Task details — Retype each of the records below exactly, leaving the pictures out.

[Excerpts from a dataset]
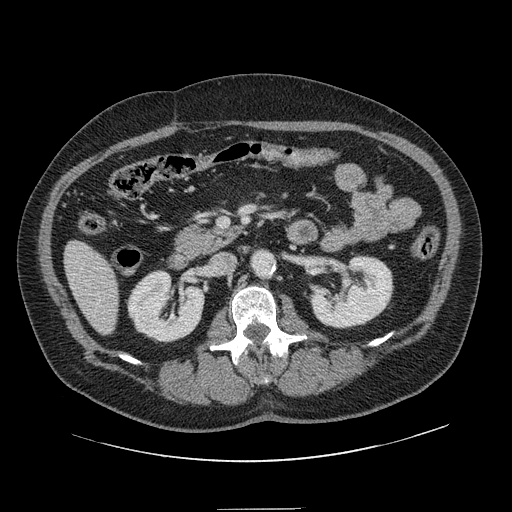
Contrast-enhanced abdominal CT, one axial slice; slice 47 of 154 in the series (ordered by position); intravenous contrast given; soft-tissue window (W 400 / L 40 HU); 512 × 512 image matrix. Case-level facts recorded for this patient, not image findings: patient: male, age 62 years at operation; diagnosis: colorectal cancer liver metastases, imaged before liver resection; multiple liver metastases: yes; largest metastasis: 2.6 cm; disease in both lobes: yes.
Outlined on this slice (expert manual segmentation):
- hepatic veins: bounding box (x1, y1, x2, y2) in pixels: (81, 268, 100, 303)
- liver: (66, 242, 119, 334)
- planned liver remnant (the part of the liver to remain after resection): (66, 242, 119, 334)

Response —
Contrast-enhanced abdominal CT, one axial slice; slice 47 of 154 in the series (ordered by position); intravenous contrast given; soft-tissue window (W 400 / L 40 HU); 512 × 512 image matrix. Case-level facts recorded for this patient, not image findings: patient: male, age 62 years at operation; diagnosis: colorectal cancer liver metastases, imaged before liver resection; multiple liver metastases: yes; largest metastasis: 2.6 cm; disease in both lobes: yes.
Outlined on this slice (expert manual segmentation):
- hepatic veins: bounding box (x1, y1, x2, y2) in pixels: (81, 268, 100, 303)
- liver: (66, 242, 119, 334)
- planned liver remnant (the part of the liver to remain after resection): (66, 242, 119, 334)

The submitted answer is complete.